• ABOUT THIS EXERCISE: Count how many lines of the items below contain the string "Urban", matching case exactly, and give only that number.

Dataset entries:
————

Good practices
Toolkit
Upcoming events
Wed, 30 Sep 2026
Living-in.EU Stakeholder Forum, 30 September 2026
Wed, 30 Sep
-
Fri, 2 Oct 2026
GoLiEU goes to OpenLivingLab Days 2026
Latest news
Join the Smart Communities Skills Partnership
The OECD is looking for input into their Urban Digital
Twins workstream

————

• TASK RESULT: 1